--- Supplied material Enclosed Below ---

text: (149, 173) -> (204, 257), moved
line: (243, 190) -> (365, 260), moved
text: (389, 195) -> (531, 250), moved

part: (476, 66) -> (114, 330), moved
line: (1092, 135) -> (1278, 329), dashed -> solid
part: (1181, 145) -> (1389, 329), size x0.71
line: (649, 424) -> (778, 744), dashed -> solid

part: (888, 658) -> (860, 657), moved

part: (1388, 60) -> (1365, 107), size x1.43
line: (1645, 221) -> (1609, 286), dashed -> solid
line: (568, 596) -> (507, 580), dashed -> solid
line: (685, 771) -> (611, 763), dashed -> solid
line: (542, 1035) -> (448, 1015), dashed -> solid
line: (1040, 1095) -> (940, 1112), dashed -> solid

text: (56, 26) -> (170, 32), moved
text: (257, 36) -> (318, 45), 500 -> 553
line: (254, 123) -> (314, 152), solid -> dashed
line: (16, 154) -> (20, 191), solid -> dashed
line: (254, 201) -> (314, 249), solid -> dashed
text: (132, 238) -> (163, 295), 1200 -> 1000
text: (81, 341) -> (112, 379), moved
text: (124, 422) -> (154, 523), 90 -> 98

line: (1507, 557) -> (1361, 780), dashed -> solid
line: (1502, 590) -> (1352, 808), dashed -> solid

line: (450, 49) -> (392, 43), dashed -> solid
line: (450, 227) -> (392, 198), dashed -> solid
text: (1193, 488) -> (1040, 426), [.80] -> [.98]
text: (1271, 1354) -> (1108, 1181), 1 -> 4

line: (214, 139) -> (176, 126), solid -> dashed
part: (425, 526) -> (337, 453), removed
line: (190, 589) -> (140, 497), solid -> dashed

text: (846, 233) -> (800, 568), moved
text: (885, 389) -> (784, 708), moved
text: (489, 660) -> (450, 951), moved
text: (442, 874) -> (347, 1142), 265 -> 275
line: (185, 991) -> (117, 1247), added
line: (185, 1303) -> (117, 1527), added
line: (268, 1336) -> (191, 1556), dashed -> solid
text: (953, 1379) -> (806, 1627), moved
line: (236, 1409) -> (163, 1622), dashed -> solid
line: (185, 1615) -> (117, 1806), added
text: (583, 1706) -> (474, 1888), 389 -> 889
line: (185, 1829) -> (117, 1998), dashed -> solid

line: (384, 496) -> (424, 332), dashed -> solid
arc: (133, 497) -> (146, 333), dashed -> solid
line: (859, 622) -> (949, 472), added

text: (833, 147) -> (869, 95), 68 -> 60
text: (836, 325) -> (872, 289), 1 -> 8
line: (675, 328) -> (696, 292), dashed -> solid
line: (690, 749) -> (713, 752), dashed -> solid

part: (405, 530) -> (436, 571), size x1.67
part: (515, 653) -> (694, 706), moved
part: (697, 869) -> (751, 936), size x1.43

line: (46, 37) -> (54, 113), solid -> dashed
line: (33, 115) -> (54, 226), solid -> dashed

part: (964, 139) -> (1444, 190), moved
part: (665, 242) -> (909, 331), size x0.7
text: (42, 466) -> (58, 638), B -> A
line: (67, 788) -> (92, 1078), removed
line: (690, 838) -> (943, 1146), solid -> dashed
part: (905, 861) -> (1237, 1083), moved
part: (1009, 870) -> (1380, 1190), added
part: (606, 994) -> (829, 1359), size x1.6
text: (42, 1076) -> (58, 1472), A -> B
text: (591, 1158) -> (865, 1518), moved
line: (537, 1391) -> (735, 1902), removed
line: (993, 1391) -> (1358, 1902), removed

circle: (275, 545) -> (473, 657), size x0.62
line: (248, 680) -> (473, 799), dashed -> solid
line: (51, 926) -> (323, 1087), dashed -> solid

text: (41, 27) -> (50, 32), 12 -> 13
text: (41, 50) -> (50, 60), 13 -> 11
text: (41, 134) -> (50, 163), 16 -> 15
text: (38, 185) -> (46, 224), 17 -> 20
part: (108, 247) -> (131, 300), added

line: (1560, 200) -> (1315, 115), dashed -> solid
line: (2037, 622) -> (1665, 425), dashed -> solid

--- End of Enclosed Supplied material ---

> **What is needed**: Working from the material above, restate word for word the lines between the line with "line: (16, 154) -> (20, 191), solid -> dashed" and the line with "text: (953, 1379) -> (806, 1627), moved", both included, and only those.

> **Problem solution**:
line: (16, 154) -> (20, 191), solid -> dashed
line: (254, 201) -> (314, 249), solid -> dashed
text: (132, 238) -> (163, 295), 1200 -> 1000
text: (81, 341) -> (112, 379), moved
text: (124, 422) -> (154, 523), 90 -> 98

line: (1507, 557) -> (1361, 780), dashed -> solid
line: (1502, 590) -> (1352, 808), dashed -> solid

line: (450, 49) -> (392, 43), dashed -> solid
line: (450, 227) -> (392, 198), dashed -> solid
text: (1193, 488) -> (1040, 426), [.80] -> [.98]
text: (1271, 1354) -> (1108, 1181), 1 -> 4

line: (214, 139) -> (176, 126), solid -> dashed
part: (425, 526) -> (337, 453), removed
line: (190, 589) -> (140, 497), solid -> dashed

text: (846, 233) -> (800, 568), moved
text: (885, 389) -> (784, 708), moved
text: (489, 660) -> (450, 951), moved
text: (442, 874) -> (347, 1142), 265 -> 275
line: (185, 991) -> (117, 1247), added
line: (185, 1303) -> (117, 1527), added
line: (268, 1336) -> (191, 1556), dashed -> solid
text: (953, 1379) -> (806, 1627), moved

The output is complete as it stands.